TRY IT » In every line of the records, look for "average", then report how many lines have it and nothing else.

TASK INPUT »
=======

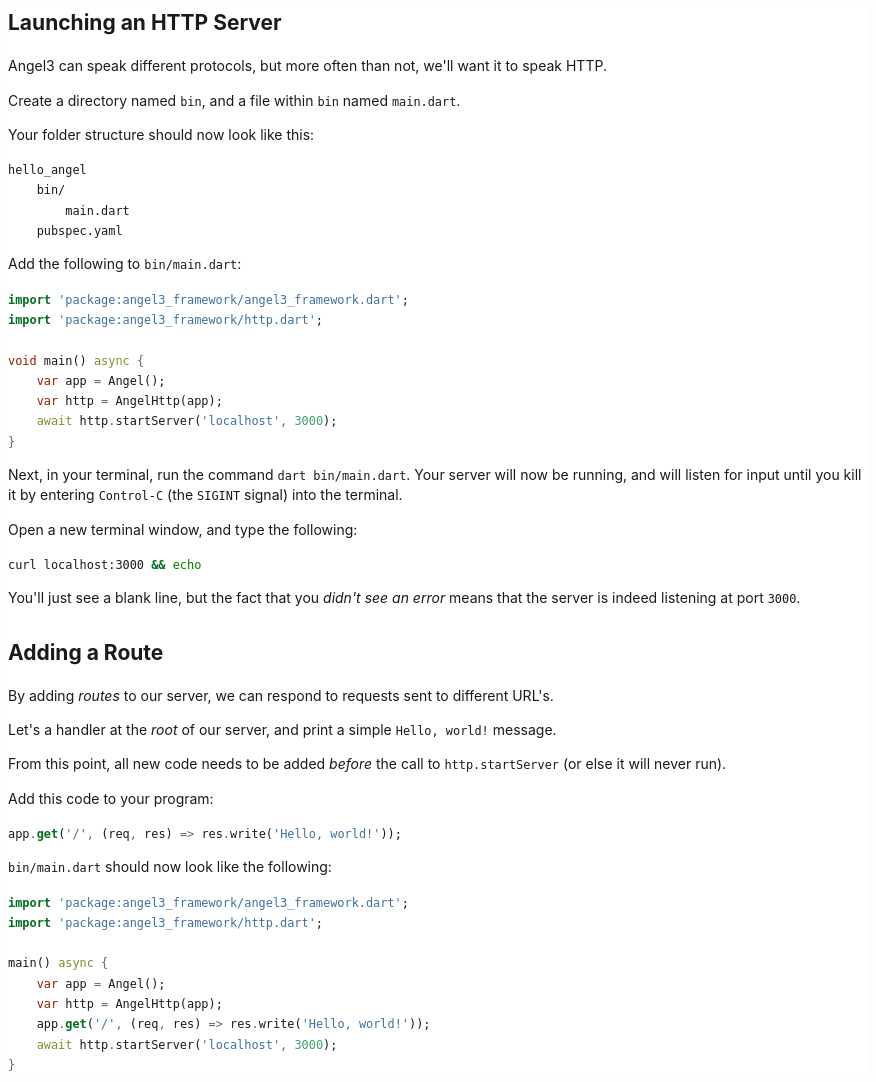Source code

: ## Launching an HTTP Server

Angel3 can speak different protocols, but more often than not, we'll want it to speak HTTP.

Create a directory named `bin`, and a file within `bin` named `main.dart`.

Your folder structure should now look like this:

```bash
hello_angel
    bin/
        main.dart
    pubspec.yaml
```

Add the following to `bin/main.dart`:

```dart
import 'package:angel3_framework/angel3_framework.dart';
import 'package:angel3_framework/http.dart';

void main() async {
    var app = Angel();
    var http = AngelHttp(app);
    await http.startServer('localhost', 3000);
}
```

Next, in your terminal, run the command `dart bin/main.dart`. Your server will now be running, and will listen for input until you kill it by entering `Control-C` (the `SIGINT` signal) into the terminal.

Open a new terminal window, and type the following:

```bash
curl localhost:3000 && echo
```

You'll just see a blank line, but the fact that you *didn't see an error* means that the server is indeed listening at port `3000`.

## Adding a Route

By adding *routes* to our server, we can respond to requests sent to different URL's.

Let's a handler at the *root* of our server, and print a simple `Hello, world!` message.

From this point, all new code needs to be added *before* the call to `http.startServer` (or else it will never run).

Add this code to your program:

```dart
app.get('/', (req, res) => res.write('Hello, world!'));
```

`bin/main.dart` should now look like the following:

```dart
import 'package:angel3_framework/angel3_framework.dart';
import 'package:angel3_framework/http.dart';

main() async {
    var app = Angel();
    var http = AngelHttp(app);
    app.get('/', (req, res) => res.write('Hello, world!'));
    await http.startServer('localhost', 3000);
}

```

=======

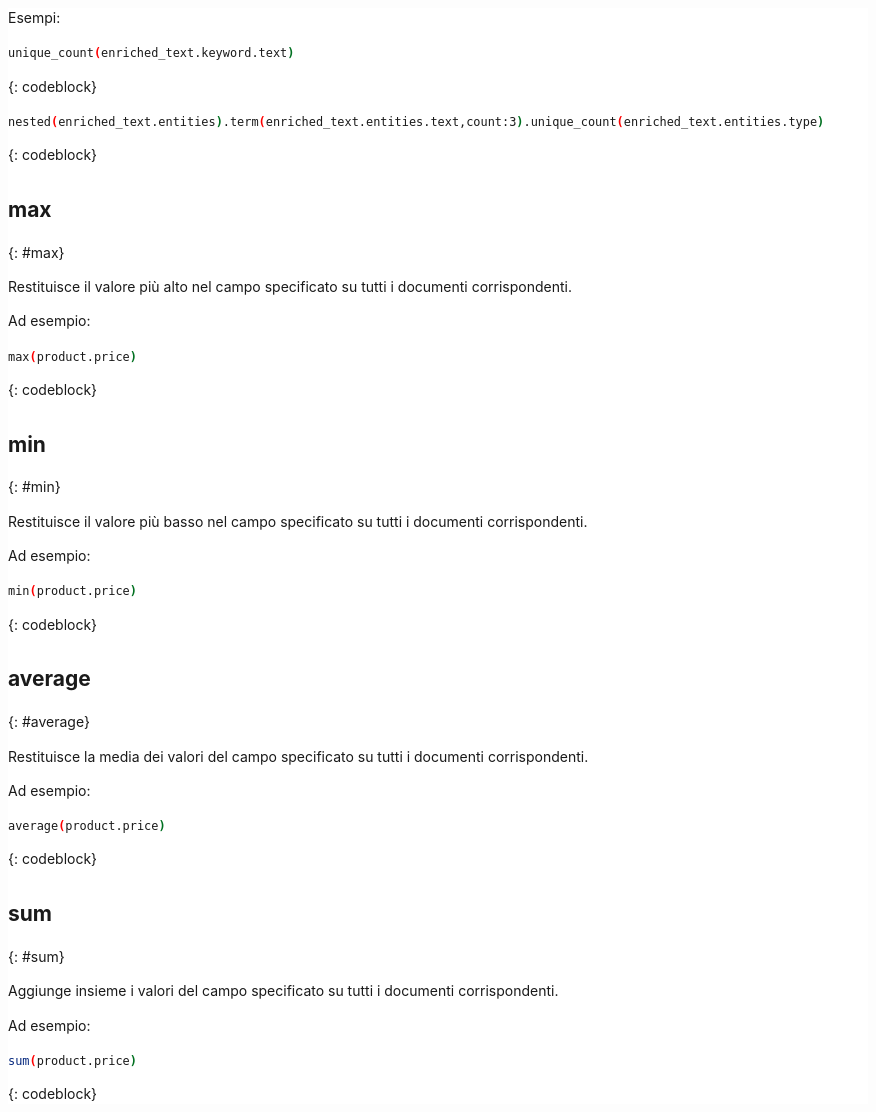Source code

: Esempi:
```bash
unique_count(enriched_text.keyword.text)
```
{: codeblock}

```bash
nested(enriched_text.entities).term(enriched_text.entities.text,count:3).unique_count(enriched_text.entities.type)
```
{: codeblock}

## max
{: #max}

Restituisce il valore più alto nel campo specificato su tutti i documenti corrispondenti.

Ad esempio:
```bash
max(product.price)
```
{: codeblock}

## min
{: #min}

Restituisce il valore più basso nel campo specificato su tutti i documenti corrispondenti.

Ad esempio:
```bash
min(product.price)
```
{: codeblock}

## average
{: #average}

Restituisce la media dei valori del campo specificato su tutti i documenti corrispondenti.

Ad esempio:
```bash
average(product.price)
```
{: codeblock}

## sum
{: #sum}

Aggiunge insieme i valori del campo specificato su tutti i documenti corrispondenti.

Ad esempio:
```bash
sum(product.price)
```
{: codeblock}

=======

OUTPUT OF THE EXERCISE » 3